▸ TEXT TO READ:
[START]
Nagios v3.5.0 transitioning immediately to a HARD state upon host problem
C. Bensend
benny at bennyvision.com
Thu May 23 17:43:49 CEST 2013
Hey folks,
I recently made two major changes to my Nagios environment:
1) I upgraded to v3.5.0.
2) I moved from a single server to two pollers sending passive
results to one central console server.
Now, this new distributed system was in place for several months
while I tested, and it worked fine. HOWEVER, since this was running
in parallel with my production system, notifications were disabled.
Hence, I didn't see this problem until I cut over for real and
enabled notifications.
(please excuse any cut-n-paste ugliness, had to send this info from
my work account via Outlook and then try to cleanse and reformat
via Squirrelmail)
[END]
▸ DATASET EXCERPTS:
[START]
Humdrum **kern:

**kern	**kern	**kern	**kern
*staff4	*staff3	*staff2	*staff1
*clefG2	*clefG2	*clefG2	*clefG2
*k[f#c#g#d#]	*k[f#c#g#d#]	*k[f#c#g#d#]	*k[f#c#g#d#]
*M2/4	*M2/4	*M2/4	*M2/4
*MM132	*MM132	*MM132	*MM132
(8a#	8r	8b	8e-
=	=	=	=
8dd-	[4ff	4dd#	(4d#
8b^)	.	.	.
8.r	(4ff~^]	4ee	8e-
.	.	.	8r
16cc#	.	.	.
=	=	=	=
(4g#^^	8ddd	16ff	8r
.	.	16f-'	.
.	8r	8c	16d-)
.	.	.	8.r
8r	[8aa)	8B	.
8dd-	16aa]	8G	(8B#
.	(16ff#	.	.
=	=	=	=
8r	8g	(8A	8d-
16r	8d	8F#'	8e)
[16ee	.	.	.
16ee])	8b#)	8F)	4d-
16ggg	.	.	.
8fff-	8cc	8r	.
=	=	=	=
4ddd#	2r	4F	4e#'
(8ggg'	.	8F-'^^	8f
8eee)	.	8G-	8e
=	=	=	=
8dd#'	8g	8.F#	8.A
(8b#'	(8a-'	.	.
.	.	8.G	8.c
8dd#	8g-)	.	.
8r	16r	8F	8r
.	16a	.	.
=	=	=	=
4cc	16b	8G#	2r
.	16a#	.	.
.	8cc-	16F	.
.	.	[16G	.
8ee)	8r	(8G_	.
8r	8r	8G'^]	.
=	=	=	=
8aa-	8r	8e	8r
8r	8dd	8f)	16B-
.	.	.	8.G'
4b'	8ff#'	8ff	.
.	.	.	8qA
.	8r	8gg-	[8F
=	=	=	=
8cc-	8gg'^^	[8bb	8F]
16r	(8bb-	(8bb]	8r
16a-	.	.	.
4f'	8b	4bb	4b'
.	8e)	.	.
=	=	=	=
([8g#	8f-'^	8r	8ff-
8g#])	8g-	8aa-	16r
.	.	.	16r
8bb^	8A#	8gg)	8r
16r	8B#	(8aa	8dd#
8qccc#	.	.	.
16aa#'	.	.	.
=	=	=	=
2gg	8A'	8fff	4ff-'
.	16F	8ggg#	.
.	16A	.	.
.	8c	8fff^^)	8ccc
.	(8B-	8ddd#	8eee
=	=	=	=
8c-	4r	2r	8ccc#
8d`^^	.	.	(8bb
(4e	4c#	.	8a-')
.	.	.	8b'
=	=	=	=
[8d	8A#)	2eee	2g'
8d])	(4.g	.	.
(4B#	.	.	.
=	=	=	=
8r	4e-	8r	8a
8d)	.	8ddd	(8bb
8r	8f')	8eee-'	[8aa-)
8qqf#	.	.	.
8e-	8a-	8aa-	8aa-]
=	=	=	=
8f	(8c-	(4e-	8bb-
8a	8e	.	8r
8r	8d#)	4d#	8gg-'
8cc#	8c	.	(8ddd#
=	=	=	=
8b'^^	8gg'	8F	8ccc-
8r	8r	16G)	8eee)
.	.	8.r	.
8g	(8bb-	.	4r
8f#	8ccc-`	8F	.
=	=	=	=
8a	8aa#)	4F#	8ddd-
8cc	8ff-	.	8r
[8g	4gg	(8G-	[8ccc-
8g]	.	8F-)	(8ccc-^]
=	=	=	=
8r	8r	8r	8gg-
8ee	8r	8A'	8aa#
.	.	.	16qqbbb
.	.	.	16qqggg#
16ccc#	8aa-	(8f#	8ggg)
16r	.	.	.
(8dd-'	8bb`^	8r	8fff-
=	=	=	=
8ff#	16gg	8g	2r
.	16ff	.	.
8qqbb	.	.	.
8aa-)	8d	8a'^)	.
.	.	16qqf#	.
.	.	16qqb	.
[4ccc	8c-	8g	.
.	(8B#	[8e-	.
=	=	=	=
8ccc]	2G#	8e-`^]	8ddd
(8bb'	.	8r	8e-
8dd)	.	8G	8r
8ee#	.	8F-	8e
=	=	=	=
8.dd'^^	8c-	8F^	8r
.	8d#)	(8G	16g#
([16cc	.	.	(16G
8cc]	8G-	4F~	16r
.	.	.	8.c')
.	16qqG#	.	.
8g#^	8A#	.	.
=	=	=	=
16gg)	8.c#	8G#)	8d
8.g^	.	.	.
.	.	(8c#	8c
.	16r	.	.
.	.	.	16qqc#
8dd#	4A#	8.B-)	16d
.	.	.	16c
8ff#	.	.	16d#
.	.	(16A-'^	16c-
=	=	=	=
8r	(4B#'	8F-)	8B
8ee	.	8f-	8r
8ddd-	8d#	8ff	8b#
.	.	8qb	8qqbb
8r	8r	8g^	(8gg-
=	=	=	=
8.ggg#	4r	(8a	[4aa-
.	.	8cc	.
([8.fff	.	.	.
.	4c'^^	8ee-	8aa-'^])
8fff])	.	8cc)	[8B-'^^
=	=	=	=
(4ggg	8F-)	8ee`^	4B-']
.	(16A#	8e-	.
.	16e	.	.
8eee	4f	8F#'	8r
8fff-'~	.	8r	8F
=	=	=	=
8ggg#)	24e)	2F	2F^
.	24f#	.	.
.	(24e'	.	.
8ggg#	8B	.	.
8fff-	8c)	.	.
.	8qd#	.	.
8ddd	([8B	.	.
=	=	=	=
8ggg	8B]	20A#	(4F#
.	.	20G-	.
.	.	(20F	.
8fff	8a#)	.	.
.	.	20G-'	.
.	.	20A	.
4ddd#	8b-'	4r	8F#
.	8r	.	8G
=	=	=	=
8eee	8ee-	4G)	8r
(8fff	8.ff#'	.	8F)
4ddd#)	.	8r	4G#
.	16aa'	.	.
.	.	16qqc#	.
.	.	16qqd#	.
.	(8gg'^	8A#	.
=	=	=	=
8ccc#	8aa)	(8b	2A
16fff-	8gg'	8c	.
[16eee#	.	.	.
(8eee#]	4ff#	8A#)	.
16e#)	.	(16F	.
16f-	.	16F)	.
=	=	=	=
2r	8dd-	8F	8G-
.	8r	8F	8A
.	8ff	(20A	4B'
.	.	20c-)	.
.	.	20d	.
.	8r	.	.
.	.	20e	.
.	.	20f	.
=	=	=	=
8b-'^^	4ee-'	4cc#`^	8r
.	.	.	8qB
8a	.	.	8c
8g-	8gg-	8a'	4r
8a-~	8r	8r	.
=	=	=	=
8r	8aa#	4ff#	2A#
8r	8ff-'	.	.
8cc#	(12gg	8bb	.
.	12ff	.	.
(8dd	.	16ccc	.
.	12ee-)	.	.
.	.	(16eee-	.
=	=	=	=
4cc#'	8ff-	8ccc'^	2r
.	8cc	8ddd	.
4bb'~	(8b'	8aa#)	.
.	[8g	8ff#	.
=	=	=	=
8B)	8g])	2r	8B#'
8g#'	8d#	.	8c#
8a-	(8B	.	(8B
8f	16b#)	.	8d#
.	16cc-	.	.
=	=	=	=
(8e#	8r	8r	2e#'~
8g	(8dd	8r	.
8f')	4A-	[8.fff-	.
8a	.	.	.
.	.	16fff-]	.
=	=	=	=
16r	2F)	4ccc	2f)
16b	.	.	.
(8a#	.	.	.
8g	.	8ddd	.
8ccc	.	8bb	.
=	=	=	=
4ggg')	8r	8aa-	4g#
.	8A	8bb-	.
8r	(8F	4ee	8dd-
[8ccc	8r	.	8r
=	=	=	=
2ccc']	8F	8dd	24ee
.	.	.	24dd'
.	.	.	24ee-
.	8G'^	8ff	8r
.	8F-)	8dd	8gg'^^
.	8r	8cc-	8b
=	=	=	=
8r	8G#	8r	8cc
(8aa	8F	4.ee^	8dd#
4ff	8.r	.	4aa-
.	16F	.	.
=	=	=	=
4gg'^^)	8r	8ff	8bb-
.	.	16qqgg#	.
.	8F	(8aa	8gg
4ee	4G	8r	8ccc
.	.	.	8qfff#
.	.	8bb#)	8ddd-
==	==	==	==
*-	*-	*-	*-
[END]
▸ SET PROBLEM: Reproduce the part of the Nagios post that begins with the words containing "Nagios v3.5.0 transitioning" and ends with "notifications were disabled.". The items are separate material with no connection to the Nagios post.

▸ OUTPUT OF THE TASK:
Nagios v3.5.0 transitioning immediately to a HARD state upon host problem
C. Bensend
benny at bennyvision.com
Thu May 23 17:43:49 CEST 2013
Hey folks,
I recently made two major changes to my Nagios environment:
1) I upgraded to v3.5.0.
2) I moved from a single server to two pollers sending passive
results to one central console server.
Now, this new distributed system was in place for several months
while I tested, and it worked fine. HOWEVER, since this was running
in parallel with my production system, notifications were disabled.